WHAT IS REQUIRED> In the article below on Google's open-source report card, reproduce verbatim the passage that begins with the words containing "Google is no" and ends with "projects and statistics.".

Google is no stranger to open-source software; the company has released more than 20 million lines of code to the open-source community to date. In an effort to demonstrate further commitment to the open-source community, Google is releasing an open-source report card highlighting its most popular projects and statistics.
“Open-source software enables Google to build things quickly and efficiently without reinventing the wheel, allowing us to focus on solving new problems,” wrote Josh Simmons from Google’s open-source programs office in a blog post. “We stand on the shoulders of giants and we know it. This is why we support open source and make it easy for Googlers to release the projects they’re working on internally as open source.”
(Related: Disney forms its own open-source program)
According to the company, its most popular open-source projects include:
Android: Google’s software stack of the mobile operating system, middleware and apps
Chromium: A browser project that contains Google Chrome and Chromium OS software
TensorFlow: Google’s machine learning toolkit
Go: A compiled programming language
Kubernetes: A system for managing, automating, deploying operating and scaling an entire cluster of containerized apps
Polymer: A lightweight library that focuses on reusable web elements
Protobuf: A Language and platform-neutral mechanism for serializing structured data
Guava: A collection of Java core libraries
Yeoman: Tools for building modern web apps
Based on its GitHub data, the company currently has 3,499 repositories on GitHub. Of those 3,499, 773 were announced this year. The most recent projects include Seesaw, Vendor Security Assessment Questionnaire, OpenThread, Magenta, Omnitone, Science Journal, and Cartographer.

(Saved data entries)

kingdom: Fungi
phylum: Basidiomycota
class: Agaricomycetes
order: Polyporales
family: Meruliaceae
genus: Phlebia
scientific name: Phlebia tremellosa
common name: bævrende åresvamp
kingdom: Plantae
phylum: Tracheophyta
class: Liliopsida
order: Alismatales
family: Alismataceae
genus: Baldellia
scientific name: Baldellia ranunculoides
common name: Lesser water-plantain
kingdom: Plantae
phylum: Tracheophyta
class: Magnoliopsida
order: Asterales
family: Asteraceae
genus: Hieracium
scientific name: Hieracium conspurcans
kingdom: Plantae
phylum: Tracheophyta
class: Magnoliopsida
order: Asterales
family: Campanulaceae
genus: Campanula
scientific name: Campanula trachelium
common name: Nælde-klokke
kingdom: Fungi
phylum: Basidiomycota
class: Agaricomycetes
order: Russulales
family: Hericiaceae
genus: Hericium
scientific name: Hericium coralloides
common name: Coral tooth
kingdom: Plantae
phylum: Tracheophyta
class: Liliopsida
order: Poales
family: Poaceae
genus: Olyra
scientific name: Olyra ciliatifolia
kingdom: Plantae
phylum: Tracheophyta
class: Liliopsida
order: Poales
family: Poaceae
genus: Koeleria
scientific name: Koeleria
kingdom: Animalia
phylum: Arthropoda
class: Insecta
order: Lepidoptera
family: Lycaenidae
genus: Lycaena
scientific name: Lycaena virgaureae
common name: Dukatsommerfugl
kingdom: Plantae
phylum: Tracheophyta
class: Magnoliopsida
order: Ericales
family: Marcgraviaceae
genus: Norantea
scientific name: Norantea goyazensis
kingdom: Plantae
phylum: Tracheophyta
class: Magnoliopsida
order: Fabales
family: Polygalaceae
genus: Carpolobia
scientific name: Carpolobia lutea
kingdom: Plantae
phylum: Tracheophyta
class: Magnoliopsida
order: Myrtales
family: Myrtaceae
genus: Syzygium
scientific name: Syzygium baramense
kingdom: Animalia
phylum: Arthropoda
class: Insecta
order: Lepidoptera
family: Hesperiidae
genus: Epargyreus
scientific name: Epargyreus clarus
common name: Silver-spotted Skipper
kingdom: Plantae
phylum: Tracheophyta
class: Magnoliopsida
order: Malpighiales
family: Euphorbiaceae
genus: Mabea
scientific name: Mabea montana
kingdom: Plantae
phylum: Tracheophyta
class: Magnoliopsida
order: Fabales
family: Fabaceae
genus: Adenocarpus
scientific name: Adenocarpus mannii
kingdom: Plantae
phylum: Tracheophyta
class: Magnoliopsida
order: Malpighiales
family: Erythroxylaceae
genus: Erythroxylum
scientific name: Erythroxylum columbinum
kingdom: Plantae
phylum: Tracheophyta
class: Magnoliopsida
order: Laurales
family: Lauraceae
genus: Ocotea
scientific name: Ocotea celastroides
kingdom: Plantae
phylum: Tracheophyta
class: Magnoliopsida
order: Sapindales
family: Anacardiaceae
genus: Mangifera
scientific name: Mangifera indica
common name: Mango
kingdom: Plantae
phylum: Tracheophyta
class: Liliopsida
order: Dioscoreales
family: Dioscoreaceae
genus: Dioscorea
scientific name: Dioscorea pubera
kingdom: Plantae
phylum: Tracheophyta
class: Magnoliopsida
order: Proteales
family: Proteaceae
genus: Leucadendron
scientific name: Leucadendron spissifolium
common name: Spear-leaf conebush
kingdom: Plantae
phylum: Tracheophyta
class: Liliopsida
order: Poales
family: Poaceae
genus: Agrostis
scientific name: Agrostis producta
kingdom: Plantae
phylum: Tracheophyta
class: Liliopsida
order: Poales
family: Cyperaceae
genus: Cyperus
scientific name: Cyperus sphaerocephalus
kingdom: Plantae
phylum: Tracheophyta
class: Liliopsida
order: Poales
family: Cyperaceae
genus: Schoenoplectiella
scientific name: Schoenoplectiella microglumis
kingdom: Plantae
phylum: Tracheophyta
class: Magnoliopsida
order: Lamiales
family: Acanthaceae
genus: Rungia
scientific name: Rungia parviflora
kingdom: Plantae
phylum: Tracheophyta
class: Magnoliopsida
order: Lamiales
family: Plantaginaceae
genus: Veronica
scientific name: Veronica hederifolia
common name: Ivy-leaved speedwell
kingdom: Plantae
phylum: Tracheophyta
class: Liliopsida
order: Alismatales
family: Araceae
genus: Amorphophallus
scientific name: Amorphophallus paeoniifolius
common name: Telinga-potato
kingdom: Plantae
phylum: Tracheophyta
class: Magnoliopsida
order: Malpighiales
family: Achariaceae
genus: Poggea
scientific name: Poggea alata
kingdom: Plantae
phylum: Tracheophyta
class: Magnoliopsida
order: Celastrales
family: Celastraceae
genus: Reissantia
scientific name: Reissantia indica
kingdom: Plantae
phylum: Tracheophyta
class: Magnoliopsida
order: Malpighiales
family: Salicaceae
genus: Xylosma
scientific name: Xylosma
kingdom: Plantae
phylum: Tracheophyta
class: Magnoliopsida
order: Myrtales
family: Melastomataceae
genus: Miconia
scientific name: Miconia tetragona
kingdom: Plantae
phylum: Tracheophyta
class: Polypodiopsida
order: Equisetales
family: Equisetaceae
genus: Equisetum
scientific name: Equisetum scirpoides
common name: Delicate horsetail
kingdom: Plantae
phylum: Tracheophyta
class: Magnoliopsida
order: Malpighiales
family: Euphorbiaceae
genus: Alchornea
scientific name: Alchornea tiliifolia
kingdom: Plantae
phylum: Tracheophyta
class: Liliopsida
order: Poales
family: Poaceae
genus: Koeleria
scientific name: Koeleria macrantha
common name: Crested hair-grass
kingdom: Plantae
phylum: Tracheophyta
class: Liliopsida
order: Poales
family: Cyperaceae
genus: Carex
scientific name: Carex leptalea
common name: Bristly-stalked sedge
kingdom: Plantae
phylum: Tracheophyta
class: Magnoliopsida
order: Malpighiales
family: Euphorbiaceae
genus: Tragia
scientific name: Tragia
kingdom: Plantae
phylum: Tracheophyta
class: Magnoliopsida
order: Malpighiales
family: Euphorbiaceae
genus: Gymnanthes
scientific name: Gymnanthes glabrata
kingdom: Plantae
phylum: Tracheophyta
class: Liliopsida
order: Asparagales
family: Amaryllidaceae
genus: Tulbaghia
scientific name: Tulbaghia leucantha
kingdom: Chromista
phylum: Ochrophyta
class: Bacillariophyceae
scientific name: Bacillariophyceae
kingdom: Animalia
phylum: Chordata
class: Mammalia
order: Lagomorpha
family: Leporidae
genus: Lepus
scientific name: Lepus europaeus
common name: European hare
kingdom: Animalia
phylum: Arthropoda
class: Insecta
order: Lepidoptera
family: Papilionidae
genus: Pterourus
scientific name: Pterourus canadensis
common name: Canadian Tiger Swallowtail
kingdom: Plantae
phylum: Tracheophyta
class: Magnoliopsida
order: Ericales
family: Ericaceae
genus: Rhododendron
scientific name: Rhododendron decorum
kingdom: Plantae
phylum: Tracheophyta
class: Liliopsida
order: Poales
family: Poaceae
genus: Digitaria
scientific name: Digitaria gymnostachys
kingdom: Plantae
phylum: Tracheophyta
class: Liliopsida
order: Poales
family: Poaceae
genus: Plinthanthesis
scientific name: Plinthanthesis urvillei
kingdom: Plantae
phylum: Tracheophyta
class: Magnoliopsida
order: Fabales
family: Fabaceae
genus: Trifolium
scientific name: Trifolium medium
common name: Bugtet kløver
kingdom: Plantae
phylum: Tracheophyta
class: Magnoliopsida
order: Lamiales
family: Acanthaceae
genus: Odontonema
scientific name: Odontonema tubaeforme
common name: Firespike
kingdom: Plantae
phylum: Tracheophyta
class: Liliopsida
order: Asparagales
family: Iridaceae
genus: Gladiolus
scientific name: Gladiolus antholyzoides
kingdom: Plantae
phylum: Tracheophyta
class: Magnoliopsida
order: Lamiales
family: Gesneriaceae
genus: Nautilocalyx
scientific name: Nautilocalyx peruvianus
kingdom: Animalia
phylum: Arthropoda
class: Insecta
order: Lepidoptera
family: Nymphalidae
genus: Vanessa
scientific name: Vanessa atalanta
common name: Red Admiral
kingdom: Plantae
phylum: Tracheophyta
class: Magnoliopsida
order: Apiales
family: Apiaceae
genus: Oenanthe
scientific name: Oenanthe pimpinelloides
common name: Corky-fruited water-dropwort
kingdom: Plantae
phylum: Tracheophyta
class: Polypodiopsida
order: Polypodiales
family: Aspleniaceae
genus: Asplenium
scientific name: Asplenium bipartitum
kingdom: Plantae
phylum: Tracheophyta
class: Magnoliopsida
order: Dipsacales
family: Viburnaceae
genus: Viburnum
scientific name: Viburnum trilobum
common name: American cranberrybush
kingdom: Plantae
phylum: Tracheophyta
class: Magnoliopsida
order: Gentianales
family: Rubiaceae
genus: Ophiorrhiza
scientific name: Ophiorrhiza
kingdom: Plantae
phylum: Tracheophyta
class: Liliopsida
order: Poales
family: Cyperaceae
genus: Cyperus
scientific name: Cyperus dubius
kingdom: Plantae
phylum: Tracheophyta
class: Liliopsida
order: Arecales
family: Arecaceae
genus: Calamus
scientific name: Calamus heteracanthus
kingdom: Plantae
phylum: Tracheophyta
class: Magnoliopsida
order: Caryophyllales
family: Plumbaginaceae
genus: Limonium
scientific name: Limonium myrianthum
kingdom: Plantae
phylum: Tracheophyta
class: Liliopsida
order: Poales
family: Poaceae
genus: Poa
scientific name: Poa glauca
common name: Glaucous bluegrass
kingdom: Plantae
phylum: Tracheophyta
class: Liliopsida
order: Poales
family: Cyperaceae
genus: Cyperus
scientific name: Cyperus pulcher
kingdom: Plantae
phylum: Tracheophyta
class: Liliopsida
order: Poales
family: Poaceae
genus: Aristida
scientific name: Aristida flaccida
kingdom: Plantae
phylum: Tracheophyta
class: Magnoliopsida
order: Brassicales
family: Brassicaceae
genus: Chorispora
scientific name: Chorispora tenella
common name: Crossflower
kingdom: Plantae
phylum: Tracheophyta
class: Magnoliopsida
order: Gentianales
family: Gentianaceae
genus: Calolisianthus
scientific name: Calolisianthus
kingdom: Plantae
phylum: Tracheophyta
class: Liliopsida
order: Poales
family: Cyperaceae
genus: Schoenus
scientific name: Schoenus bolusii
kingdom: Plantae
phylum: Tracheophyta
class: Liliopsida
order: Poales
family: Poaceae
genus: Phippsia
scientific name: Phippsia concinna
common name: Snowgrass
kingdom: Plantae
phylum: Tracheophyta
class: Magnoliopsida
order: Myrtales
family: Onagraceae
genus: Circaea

FINISHED TASK>
Google is no stranger to open-source software; the company has released more than 20 million lines of code to the open-source community to date. In an effort to demonstrate further commitment to the open-source community, Google is releasing an open-source report card highlighting its most popular projects and statistics.